Let's take a look into the datasets before we proceed to the next parts.

### Dataset

We have three files: [`train.json`](./data/train.json), [`valid.json`](./data/valid.json), and [`test.json`](./data/test.json).

These three have four fields `text`, which is the input sentence, `verb_index`, which is zero-based index of the verb in the sentence, `srl_label` which is the label for each word in the sentence, and `word_indices`, which is the index of each word in the sentence.

### Part 1. Preparing the dataset

Let's first write a function that simply reads the json file and store each list object as a column.

In [None]:
def read_json(file_name: str) -> pd.DataFrame:
    with open(file_name, 'r') as f:
        data = json.load(f)
    return pd.DataFrame(data)

In [None]:
train_data = read_json('./data/train.json')

THE PROBLEM:
Carry the dataset-preparation notebook above forward, starting right after its final line of code. The listing that comes next has nothing to do with the dataset-preparation notebook.

GIVEN INFORMATION:
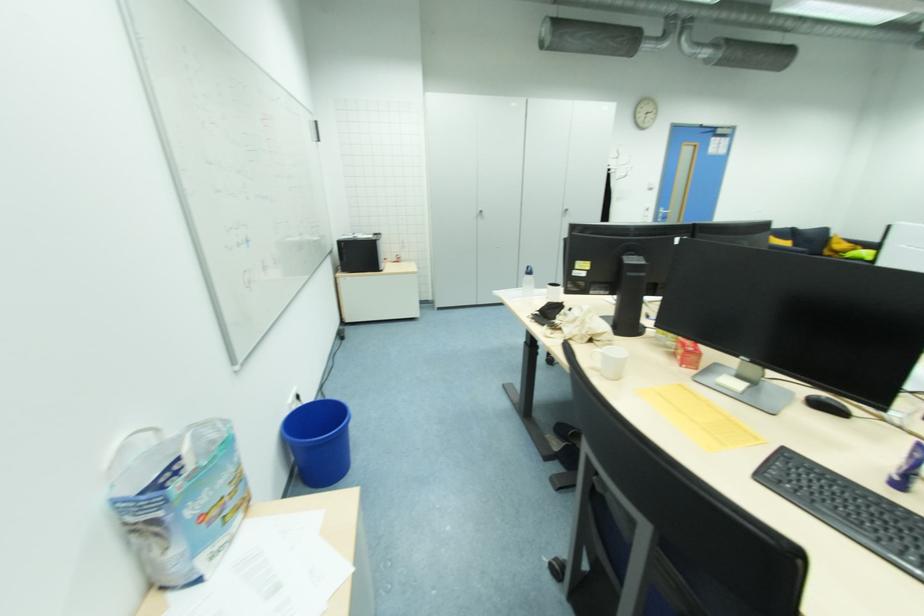
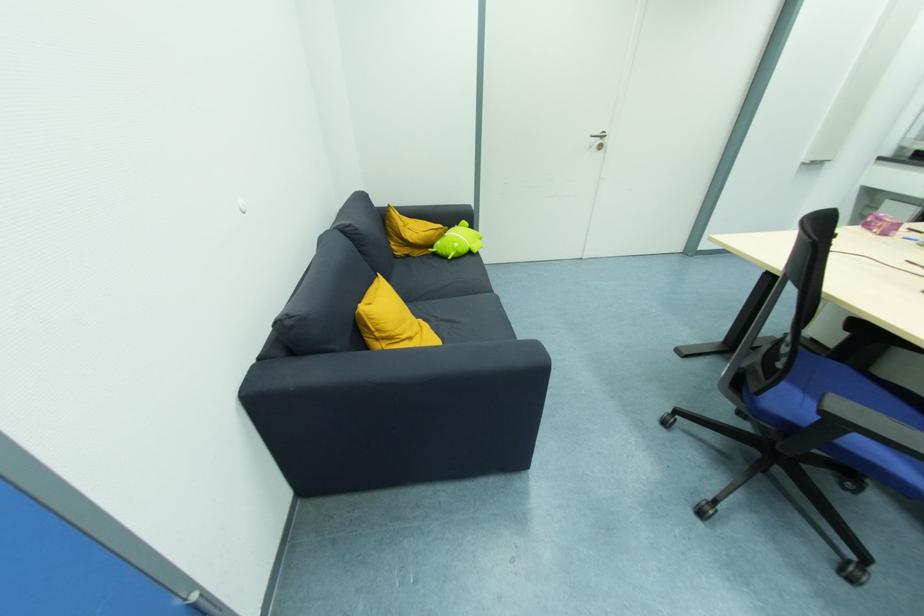
Find the pixel in the second image that matches point (845, 254) in the first image.

(435, 248)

RESPONSE TO THIS EXERCISE:
In the next step we need a function to transform the given `srl_frames` into numerical values. We don't really have to do anything but call the `map` function from `pandas`.

In [None]:
SRL_TO_NUM = {'O': 0,  'B-ARG0': 1,  'I-ARG0': 2,  'B-ARG1': 3,  'I-ARG1': 4,  'B-ARG2': 5,
              'I-ARG2': 6,  'B-ARGM-LOC': 7,  'I-ARGM': 8,  'B-ARGM-TMP': 9, 'I-ARGM-TMP': 10}

Next we'll have to write a function that pads the sentences to make them have equal length with each other. For this purpose we'll add `'[pad]'` to the sentences until they reach the size of the biggest sentence. we'll also fill the other columns with other proper values corresponding to the pad token.

In [None]:
def pad_data_sequence(sequences: list[list[str]], pad_token: str) -> pd.DataFrame:
    max_len = max(sequences, key=len)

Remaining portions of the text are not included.